The over-riding feature of the Pre-Sale Inspection is that it adds greater transparency to the sale and purchase process. The report gives any potential buyers a true and sensible assessment of the vessel at the time of purchase. This allows the buyers to make an informed decision regarding the vessel and its condition as well as highlighting areas which may need investment in the future to build an accurate investment analysis picture.

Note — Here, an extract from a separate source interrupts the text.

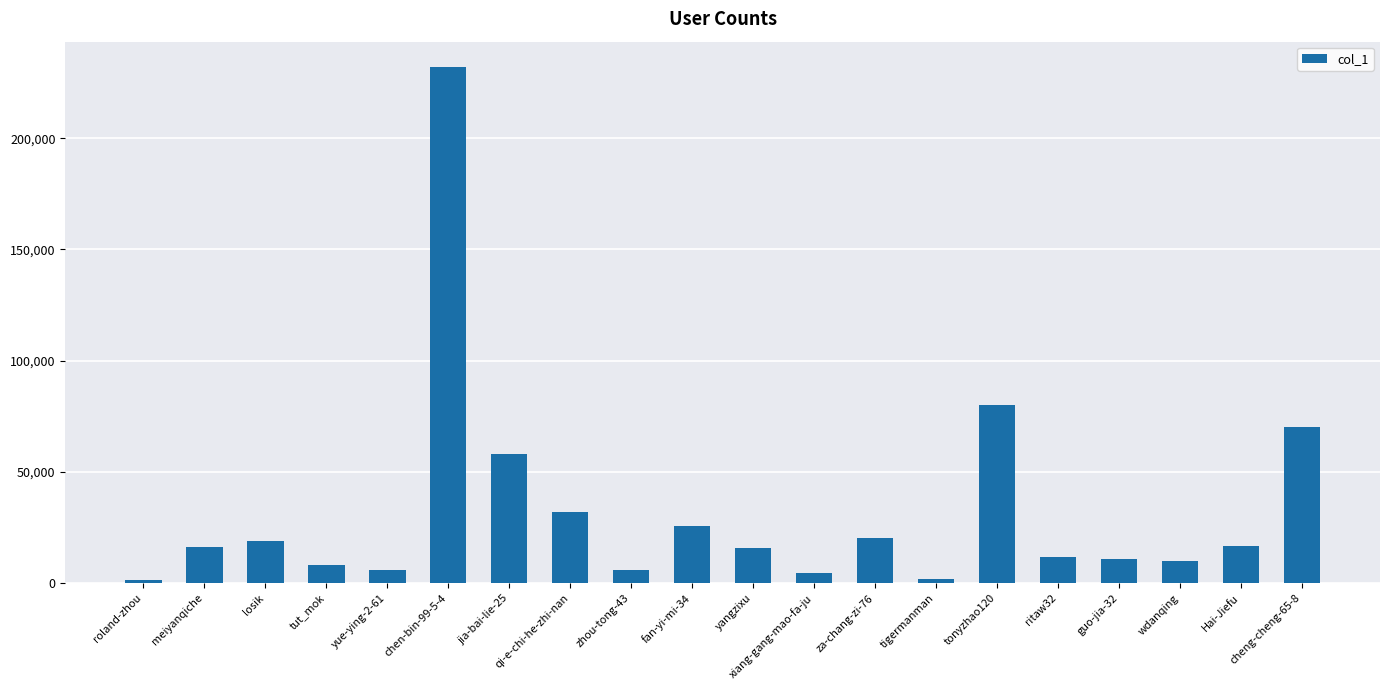

Which label corresponds to the largest value in the chart?

chen-bin-99-5-4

Yes, but this depends on the quality of the report itself. I do not wish at all to question the quality and integrity of Idwal, but this is a report done by a human being, and is subject to their opinions. The score (a mark out of 100) that goes with each vessel is necessarily subjective, however much box ticking goes into the process and whatever standard format may be used.


The transparency offered is not only advantageous to the buyers but also to the sellers. By investing in a Pre-Sale Inspection, the sellers are equipping themselves with sufficient evidence of the condition of the vessel (including any deficiencies), allowing them to defend any claim from the buyers for defects which were not present at the time of inspection.


I can see that from the lawyers’ point of view this makes life a whole lot easier. Arguments are made based on a document commissioned by the Sellers, seen by them, and then used by the Buyers to waive away any rights that they may have, for better or worse, when discussing the condition of the vessel. A secondhand ship is not a washing machine, or car, but a multimillion dollar asset that needs a crew of people to operate complex machinery in risky environments, that is being bought to make owners money. The buyers should remember that going down this route means that the concept of caveat emptor (let the buyer beware) becomes more critical, not less, if they rely on such reports.


CJC go on:


The shipping world in general is facing calls for greater transparency at all levels and the Pre-Sale Inspection report is just one way in which ship owners can answer that call.


Which owners? The sellers or the buyers? Are these reports available to Port State Control or Classification Societies? NGOs? I don’t think so.


One final point to consider is the role of financiers in a ship sale and purchase transaction. The value of a Pre-Sale Inspection report will not be lost on any potential lenders who typically rely on valuations. The greater transparency offered by the Pre-Sale Inspection report could well result in such reports being a requirement for any future financings in relation to second-hand ship sale and purchases.


So CJC and Idwal hope. I hope not. Will financiers now only finance a ship with an Idwal score of 70 and above? Will a valuation by a broker, or VesselsValue, use the score to increase the value of a ship up or down? I have long said that shipbrokers should not inspect ships, and surveyors should not value them. Look out for a merger or other joint venture between Idwal and VesselsValue in the future as a very dangerous development for both ship finance and ship sale and purchase.


Of course, as a ship sale and purchase broker, I appreciate that these reports make my life easier. It’s an easy way to sell a ship, and I don’t have to deal with all those tedious things like obtaining permission and agents details, checking the COVID requirements in various ports, and can say “here’s the report, what do you think?” I have been a broker buying and selling ships where such reports have been used, and I have also done deals where inspections have been waived completely. In the end I can only act on the instructions and authority given to me by my clients. And this is the world we live in: if I refuse to have anything to do with it, I quickly become irrelevant.


But I worry about it. Secondhand ships are not standard products, and the rights and liabilities of buyers and sellers are being eroded by this ‘standardisation’, a process driven by commercial interests who are arranging and making money out of the pre-purchase inspections themselves. Buyers and sellers should go into the process with eyes wide open, and aware of the implications. Pre-sale vessel inspections, of the type advocated by CJC and Idwal, do not put S&P in the clear, they just create different problems that owners, brokers, lawyers, financiers and indeed independent surveyors should think about before embracing the ‘new normal’ with open arms.